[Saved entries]
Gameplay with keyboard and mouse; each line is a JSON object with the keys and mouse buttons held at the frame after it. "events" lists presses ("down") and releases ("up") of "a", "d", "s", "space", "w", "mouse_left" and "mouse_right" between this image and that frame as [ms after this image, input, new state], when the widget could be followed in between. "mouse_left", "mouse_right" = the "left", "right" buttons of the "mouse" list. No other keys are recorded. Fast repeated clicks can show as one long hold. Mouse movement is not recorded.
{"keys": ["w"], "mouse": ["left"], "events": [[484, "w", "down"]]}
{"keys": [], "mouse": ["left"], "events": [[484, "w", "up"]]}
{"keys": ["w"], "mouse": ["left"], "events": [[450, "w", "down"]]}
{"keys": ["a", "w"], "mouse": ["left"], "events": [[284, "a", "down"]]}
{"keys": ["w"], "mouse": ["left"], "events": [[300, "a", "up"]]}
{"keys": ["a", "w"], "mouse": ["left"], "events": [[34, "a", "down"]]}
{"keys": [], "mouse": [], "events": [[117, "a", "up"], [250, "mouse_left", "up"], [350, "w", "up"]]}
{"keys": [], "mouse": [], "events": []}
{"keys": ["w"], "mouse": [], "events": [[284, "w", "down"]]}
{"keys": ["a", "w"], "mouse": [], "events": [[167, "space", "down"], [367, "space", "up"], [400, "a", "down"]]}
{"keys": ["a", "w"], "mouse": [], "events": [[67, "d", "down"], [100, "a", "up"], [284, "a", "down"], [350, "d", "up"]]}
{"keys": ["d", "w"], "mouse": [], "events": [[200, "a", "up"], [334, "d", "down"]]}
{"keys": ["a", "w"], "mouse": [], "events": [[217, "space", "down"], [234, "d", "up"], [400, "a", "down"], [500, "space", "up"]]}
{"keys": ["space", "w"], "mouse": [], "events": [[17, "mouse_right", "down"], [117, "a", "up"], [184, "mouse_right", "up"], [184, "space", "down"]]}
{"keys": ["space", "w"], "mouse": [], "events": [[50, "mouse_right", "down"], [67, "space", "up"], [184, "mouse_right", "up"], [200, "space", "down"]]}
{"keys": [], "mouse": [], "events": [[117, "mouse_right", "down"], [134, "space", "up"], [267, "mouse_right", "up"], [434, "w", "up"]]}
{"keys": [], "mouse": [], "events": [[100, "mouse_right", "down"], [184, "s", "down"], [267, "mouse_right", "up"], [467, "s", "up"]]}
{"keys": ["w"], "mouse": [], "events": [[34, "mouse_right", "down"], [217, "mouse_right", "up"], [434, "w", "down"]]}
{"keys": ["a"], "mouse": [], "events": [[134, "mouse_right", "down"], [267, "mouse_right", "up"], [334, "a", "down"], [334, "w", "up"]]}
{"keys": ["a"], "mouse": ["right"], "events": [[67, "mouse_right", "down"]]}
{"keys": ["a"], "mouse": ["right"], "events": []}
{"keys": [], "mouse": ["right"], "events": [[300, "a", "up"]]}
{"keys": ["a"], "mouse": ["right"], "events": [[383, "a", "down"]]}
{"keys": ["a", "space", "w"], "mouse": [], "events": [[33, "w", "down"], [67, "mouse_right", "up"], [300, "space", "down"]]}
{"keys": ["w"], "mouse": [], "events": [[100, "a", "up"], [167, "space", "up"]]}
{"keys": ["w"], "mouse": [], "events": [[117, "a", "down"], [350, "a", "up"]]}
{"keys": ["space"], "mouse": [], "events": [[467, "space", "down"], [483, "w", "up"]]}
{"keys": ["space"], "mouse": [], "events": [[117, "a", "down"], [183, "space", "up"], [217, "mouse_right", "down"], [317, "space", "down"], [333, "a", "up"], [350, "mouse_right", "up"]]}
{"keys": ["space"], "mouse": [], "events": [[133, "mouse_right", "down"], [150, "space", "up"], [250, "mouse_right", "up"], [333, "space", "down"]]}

## TASK REQUIREMENTS
Exactly reproduce every line of the data above.

## EXERCISE ANSWER
Gameplay with keyboard and mouse; each line is a JSON object with the keys and mouse buttons held at the frame after it. "events" lists presses ("down") and releases ("up") of "a", "d", "s", "space", "w", "mouse_left" and "mouse_right" between this image and that frame as [ms after this image, input, new state], when the widget could be followed in between. "mouse_left", "mouse_right" = the "left", "right" buttons of the "mouse" list. No other keys are recorded. Fast repeated clicks can show as one long hold. Mouse movement is not recorded.
{"keys": ["w"], "mouse": ["left"], "events": [[484, "w", "down"]]}
{"keys": [], "mouse": ["left"], "events": [[484, "w", "up"]]}
{"keys": ["w"], "mouse": ["left"], "events": [[450, "w", "down"]]}
{"keys": ["a", "w"], "mouse": ["left"], "events": [[284, "a", "down"]]}
{"keys": ["w"], "mouse": ["left"], "events": [[300, "a", "up"]]}
{"keys": ["a", "w"], "mouse": ["left"], "events": [[34, "a", "down"]]}
{"keys": [], "mouse": [], "events": [[117, "a", "up"], [250, "mouse_left", "up"], [350, "w", "up"]]}
{"keys": [], "mouse": [], "events": []}
{"keys": ["w"], "mouse": [], "events": [[284, "w", "down"]]}
{"keys": ["a", "w"], "mouse": [], "events": [[167, "space", "down"], [367, "space", "up"], [400, "a", "down"]]}
{"keys": ["a", "w"], "mouse": [], "events": [[67, "d", "down"], [100, "a", "up"], [284, "a", "down"], [350, "d", "up"]]}
{"keys": ["d", "w"], "mouse": [], "events": [[200, "a", "up"], [334, "d", "down"]]}
{"keys": ["a", "w"], "mouse": [], "events": [[217, "space", "down"], [234, "d", "up"], [400, "a", "down"], [500, "space", "up"]]}
{"keys": ["space", "w"], "mouse": [], "events": [[17, "mouse_right", "down"], [117, "a", "up"], [184, "mouse_right", "up"], [184, "space", "down"]]}
{"keys": ["space", "w"], "mouse": [], "events": [[50, "mouse_right", "down"], [67, "space", "up"], [184, "mouse_right", "up"], [200, "space", "down"]]}
{"keys": [], "mouse": [], "events": [[117, "mouse_right", "down"], [134, "space", "up"], [267, "mouse_right", "up"], [434, "w", "up"]]}
{"keys": [], "mouse": [], "events": [[100, "mouse_right", "down"], [184, "s", "down"], [267, "mouse_right", "up"], [467, "s", "up"]]}
{"keys": ["w"], "mouse": [], "events": [[34, "mouse_right", "down"], [217, "mouse_right", "up"], [434, "w", "down"]]}
{"keys": ["a"], "mouse": [], "events": [[134, "mouse_right", "down"], [267, "mouse_right", "up"], [334, "a", "down"], [334, "w", "up"]]}
{"keys": ["a"], "mouse": ["right"], "events": [[67, "mouse_right", "down"]]}
{"keys": ["a"], "mouse": ["right"], "events": []}
{"keys": [], "mouse": ["right"], "events": [[300, "a", "up"]]}
{"keys": ["a"], "mouse": ["right"], "events": [[383, "a", "down"]]}
{"keys": ["a", "space", "w"], "mouse": [], "events": [[33, "w", "down"], [67, "mouse_right", "up"], [300, "space", "down"]]}
{"keys": ["w"], "mouse": [], "events": [[100, "a", "up"], [167, "space", "up"]]}
{"keys": ["w"], "mouse": [], "events": [[117, "a", "down"], [350, "a", "up"]]}
{"keys": ["space"], "mouse": [], "events": [[467, "space", "down"], [483, "w", "up"]]}
{"keys": ["space"], "mouse": [], "events": [[117, "a", "down"], [183, "space", "up"], [217, "mouse_right", "down"], [317, "space", "down"], [333, "a", "up"], [350, "mouse_right", "up"]]}
{"keys": ["space"], "mouse": [], "events": [[133, "mouse_right", "down"], [150, "space", "up"], [250, "mouse_right", "up"], [333, "space", "down"]]}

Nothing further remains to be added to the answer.